Christine Orengo trained as a chemical physicist and then moved into biochemistry obtaining a PhD in Enzyme Kinetics from UCL, London. She worked as a postdoc at the National Institute of Medical Research where she developed algorithms in structural classification and then at UCL where she developed the CATH classification. She was awarded an MRC Senior Research Fellowship 1995-2015 and was appointed Professor in Bioinformatics at UCL in 2002.
Christine Orengo’s research focuses on how proteins evolve – how do relatives in a family diverge in structure and function and how do they evolve to operate in different biological contexts. The CATH classification, developed together with Janet Thornton, is widely accessed (nearly 2 million webpage accesses and 10,000 unique visitors per month) and a partner resource in InterPro. CATH was enabled by the development of robust protein structure comparison algorithms, (SSAP - JMB 1989, CATHEDRAL – PloS Comp Biol 2007) still used by the structural biology and structural genomics communities.

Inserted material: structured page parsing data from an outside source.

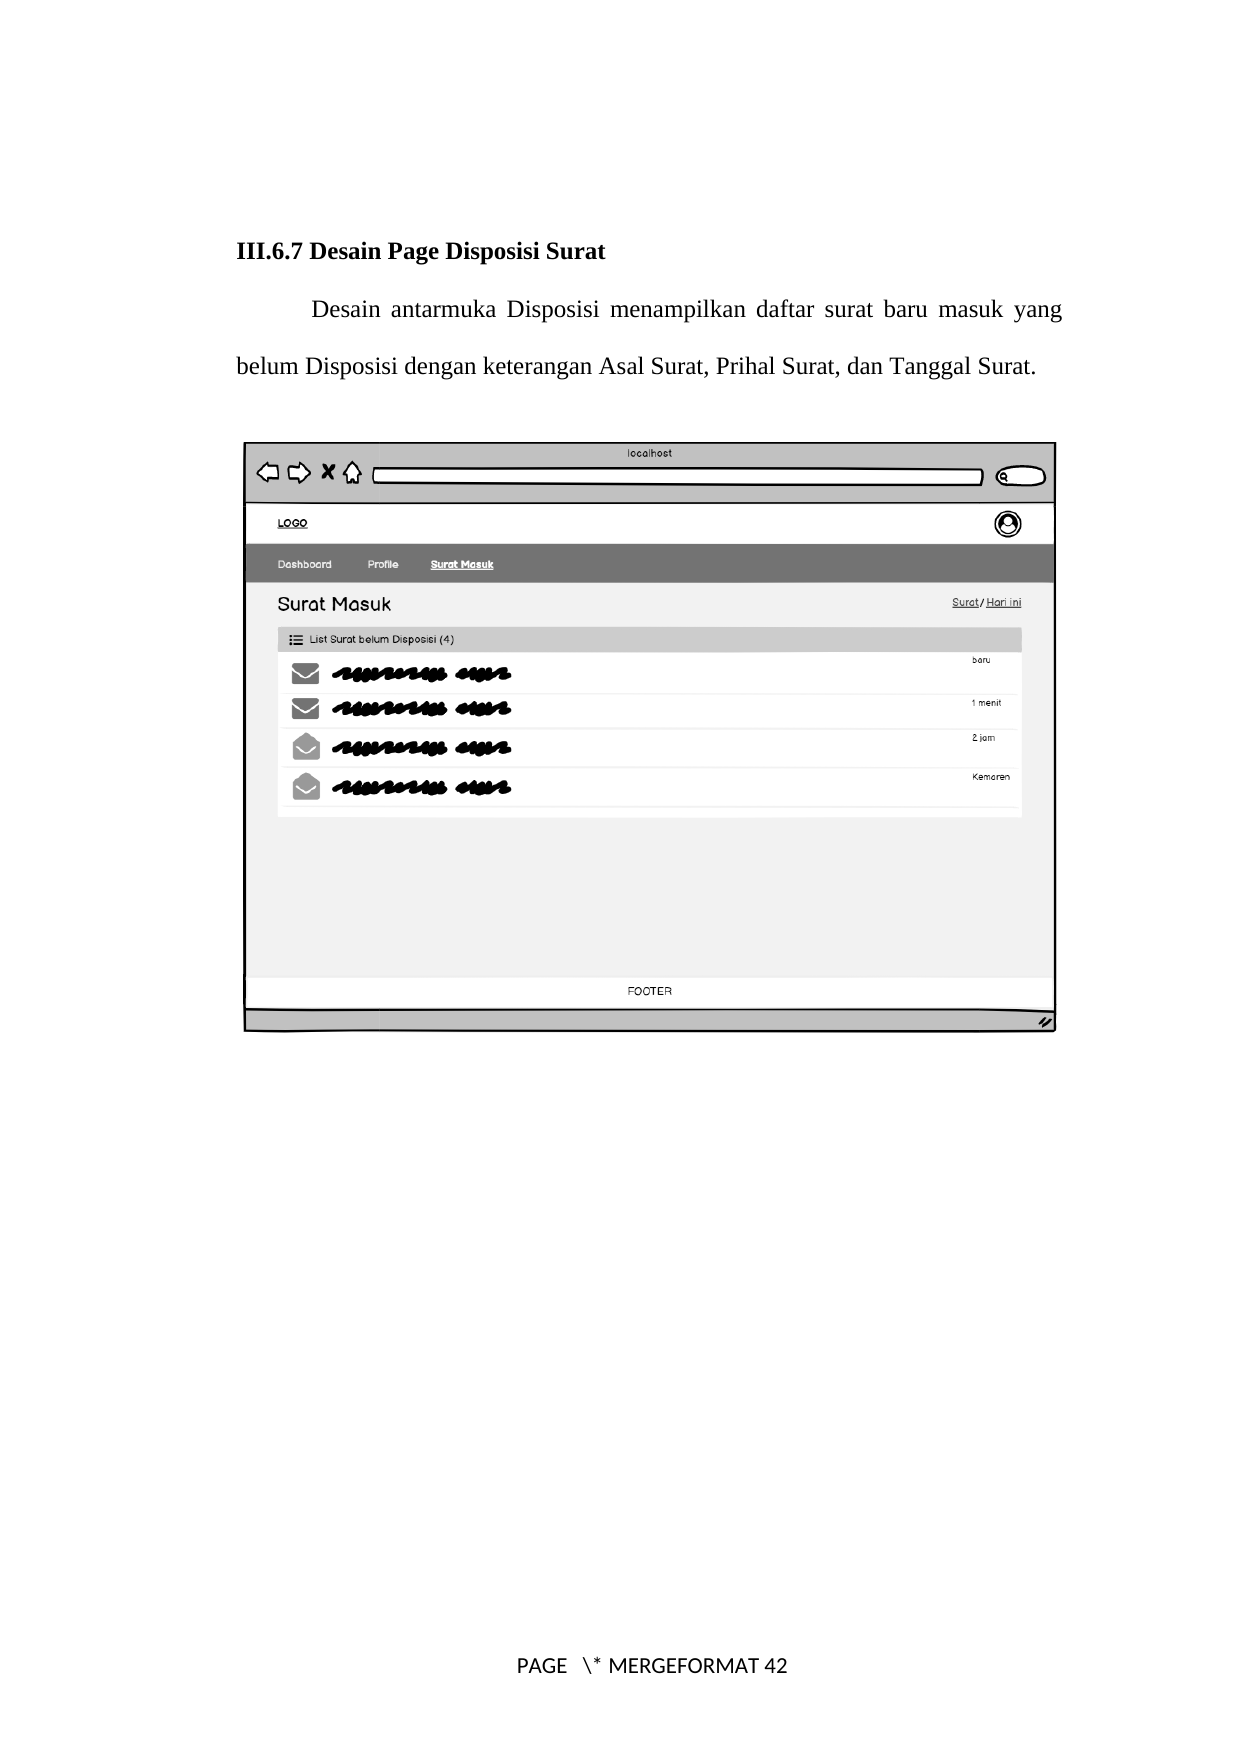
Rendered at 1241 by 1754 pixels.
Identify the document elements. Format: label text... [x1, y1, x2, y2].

subtitle Desain Page Disposisi Surat [236, 236, 1063, 265]
text Desain antarmuka Disposisi menampilkan daftar surat baru masuk yang belum Disposisi dengan keterangan Asal Surat, Prihal Surat, dan Tanggal Surat. [236, 294, 1063, 380]
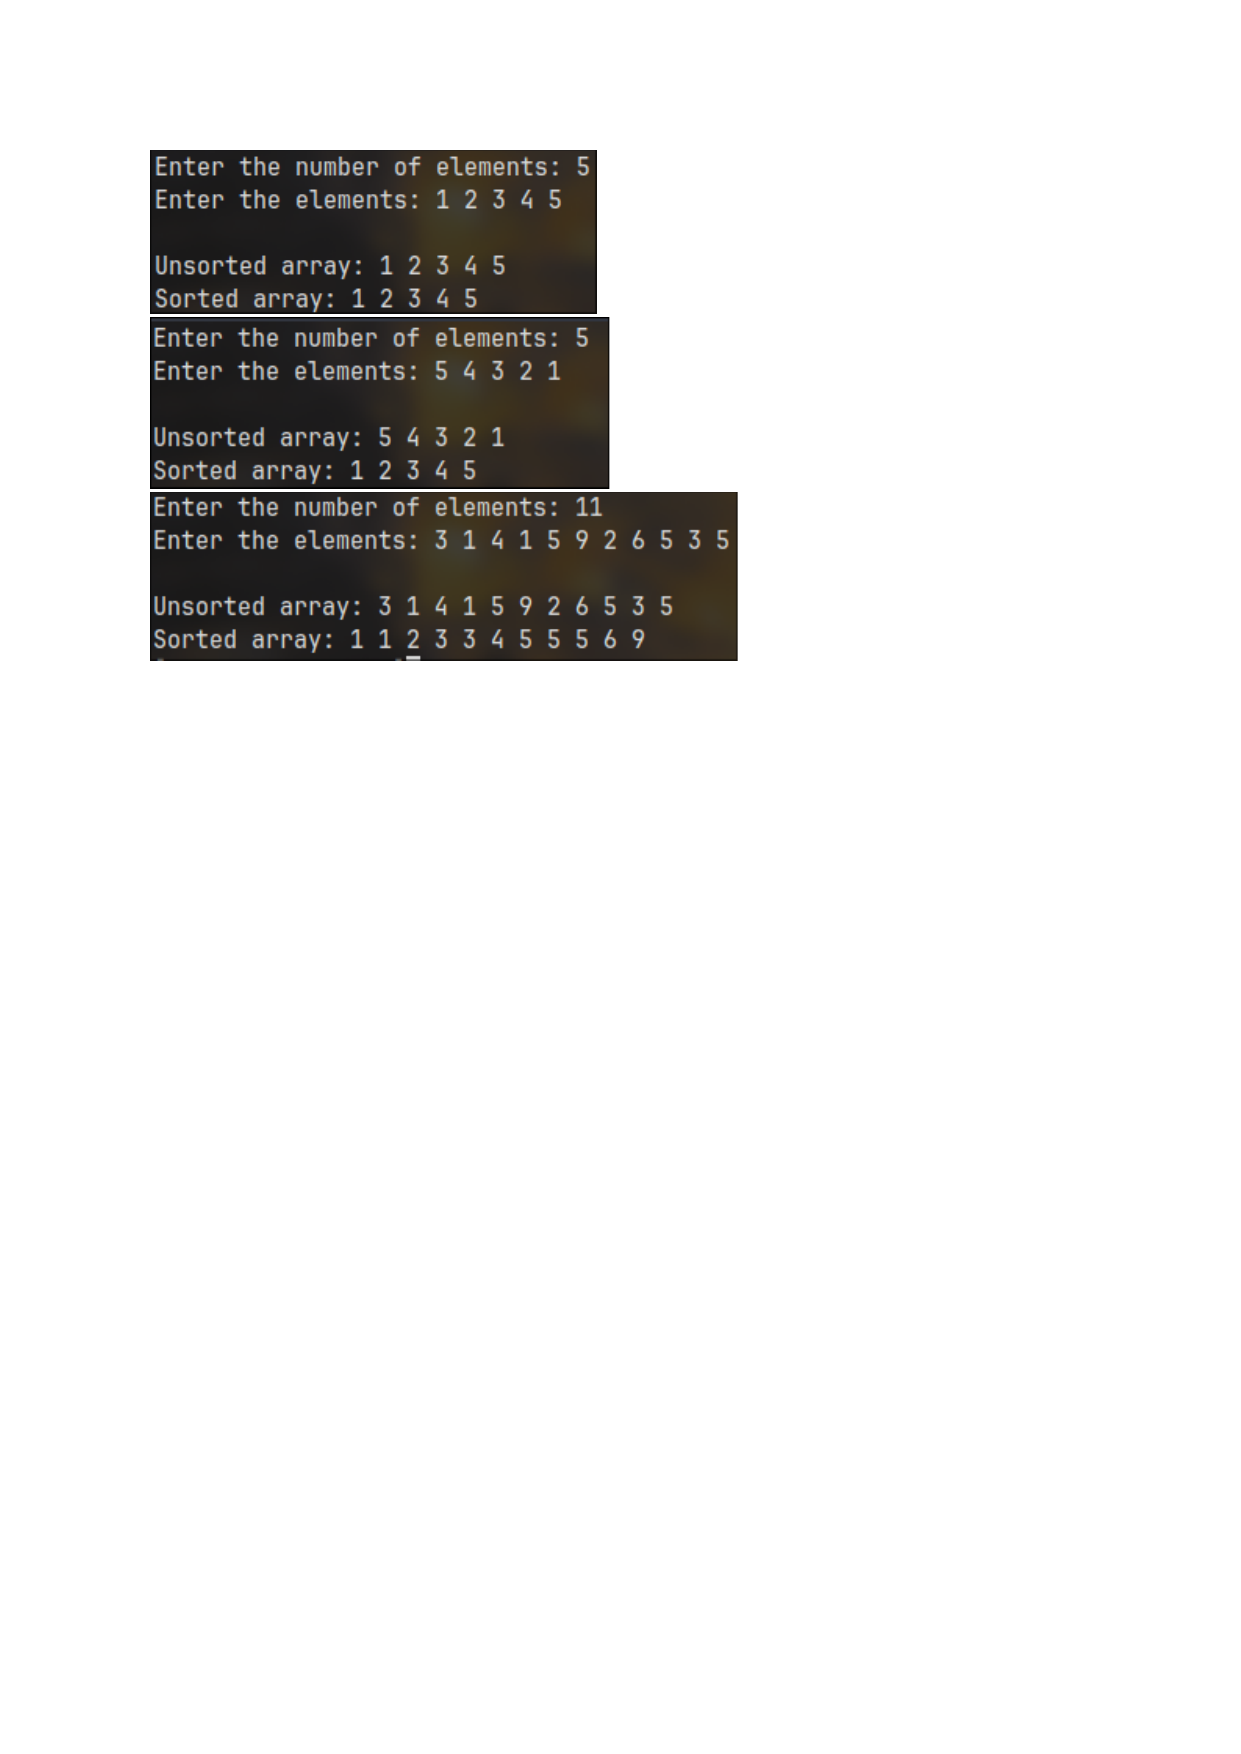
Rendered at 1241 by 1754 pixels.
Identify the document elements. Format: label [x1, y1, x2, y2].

picture [150, 150, 597, 314]
picture [150, 492, 738, 661]
picture [150, 317, 610, 489]
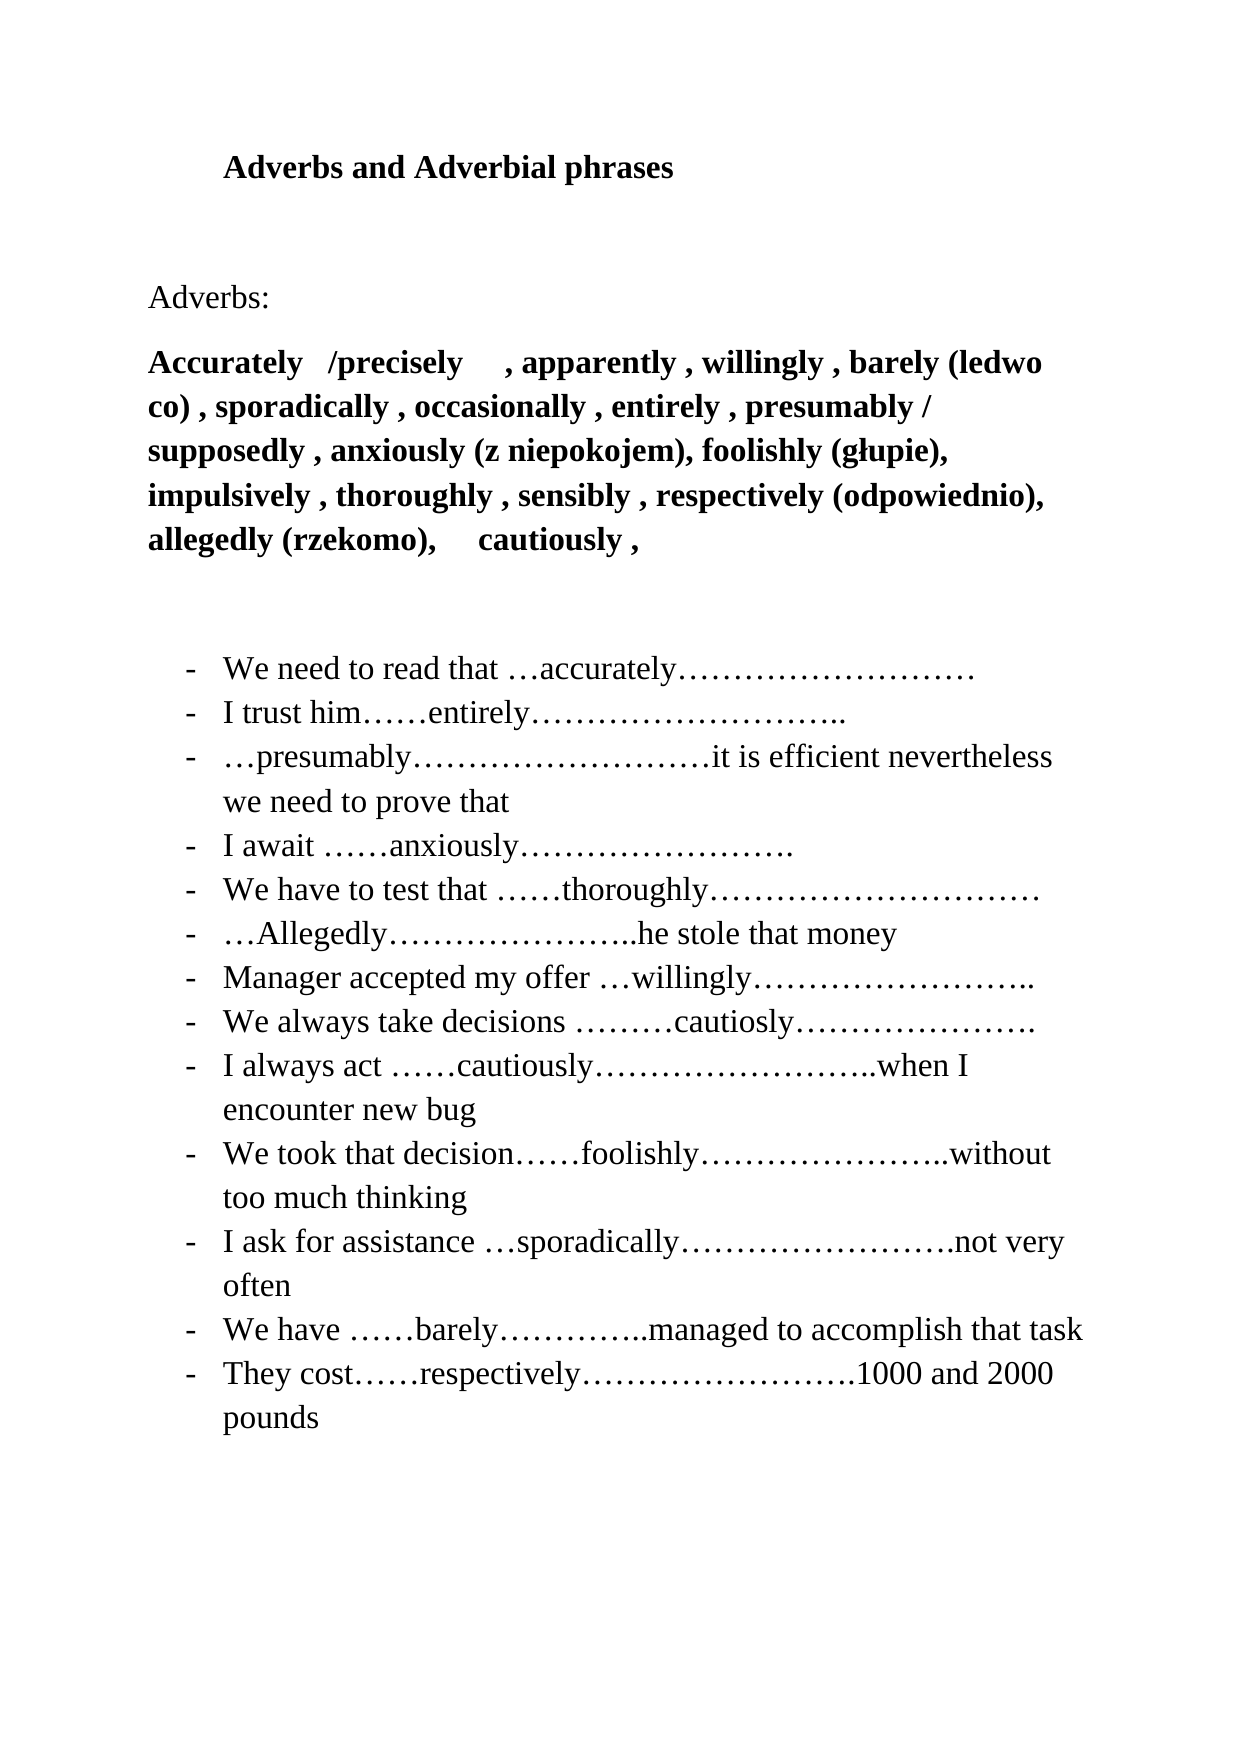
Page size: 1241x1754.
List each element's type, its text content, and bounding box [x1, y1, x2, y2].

list I await ……anxiously……………………. [185, 825, 1093, 863]
list Manager accepted my offer …willingly…………………….. [185, 957, 1093, 995]
list I trust him……entirely……………………….. [185, 693, 1093, 731]
list We need to read that …accurately……………………… [185, 649, 1093, 687]
list …presumably………………………it is efficient nevertheless we need to prove that [185, 737, 1093, 819]
list I ask for assistance …sporadically…………………….not very often [185, 1221, 1093, 1304]
list We always take decisions ………cautiosly…………………. [185, 1001, 1093, 1039]
list I always act ……cautiously……………………..when I encounter new bug [185, 1045, 1093, 1128]
list They cost……respectively…………………….1000 and 2000 pounds [185, 1354, 1093, 1436]
text Adverbs: [148, 278, 1093, 316]
list We took that decision……foolishly…………………..without too much thinking [185, 1133, 1093, 1216]
list We have ……barely…………..managed to accomplish that task [185, 1309, 1093, 1348]
text Accurately /precisely , apparently , willingly , barely (ledwo co) , sporadically , occasionally , entirely , presumably / supposedly , anxiously (z niepokojem), foolishly (głupie), impulsively , thoroughly , sensibly , respectively (odpowiednio), allegedly (rzekomo), cautiously , [148, 343, 1093, 557]
list We have to test that ……thoroughly………………………… [185, 869, 1093, 907]
text Adverbs and Adverbial phrases [148, 148, 1093, 186]
list …Allegedly…………………..he stole that money [185, 913, 1093, 951]
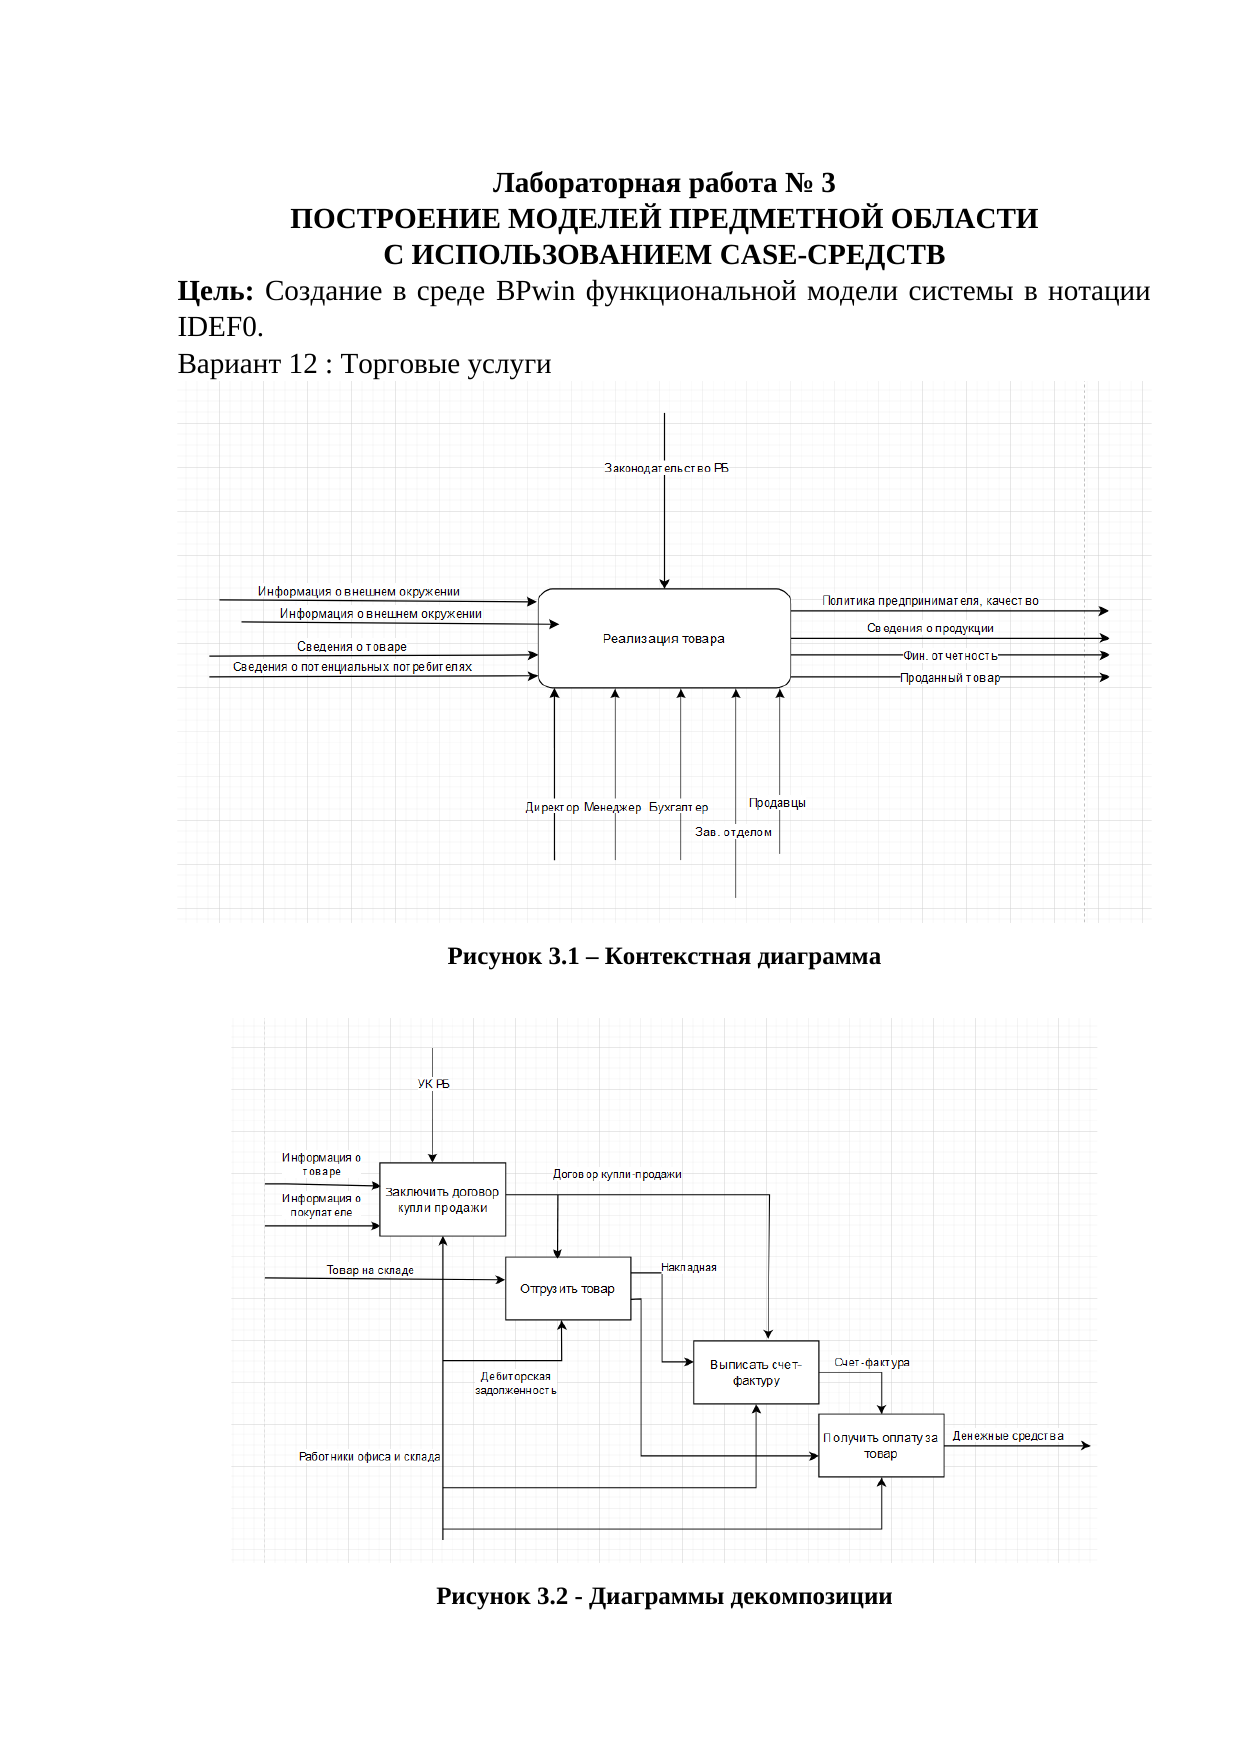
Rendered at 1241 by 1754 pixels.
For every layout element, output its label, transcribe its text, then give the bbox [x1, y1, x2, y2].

Analysis of CATH led to important insights into the population of structural families and folds (Nature 1994) and revealed the bias in protein domain families whereby l<5% account for two thirds of all known domains (Annual Reviews Biochem. 2005). More recently, with the assignment of 40 million domains to CATH, sequence analysis has enabled the recognition of functional subfamilies possessing distinct sequence patterns that can aid function prediction (Nature Methods 2012, Bioinformatics 2015). The group also study evolution of functions in CATH superfamilies (TIBS 2002, PNAS 2013).
CATH domain families have also been exploited in the prediction and analysis of protein networks (PLoS Comp Biol 2009) and the group collaborate with several experimental groups characterising signalling networks implicated in development, neuropathic pain and cancer.
Christine Orengo is a member of EMBO and a Vice-President of the International Society for Computational Biology.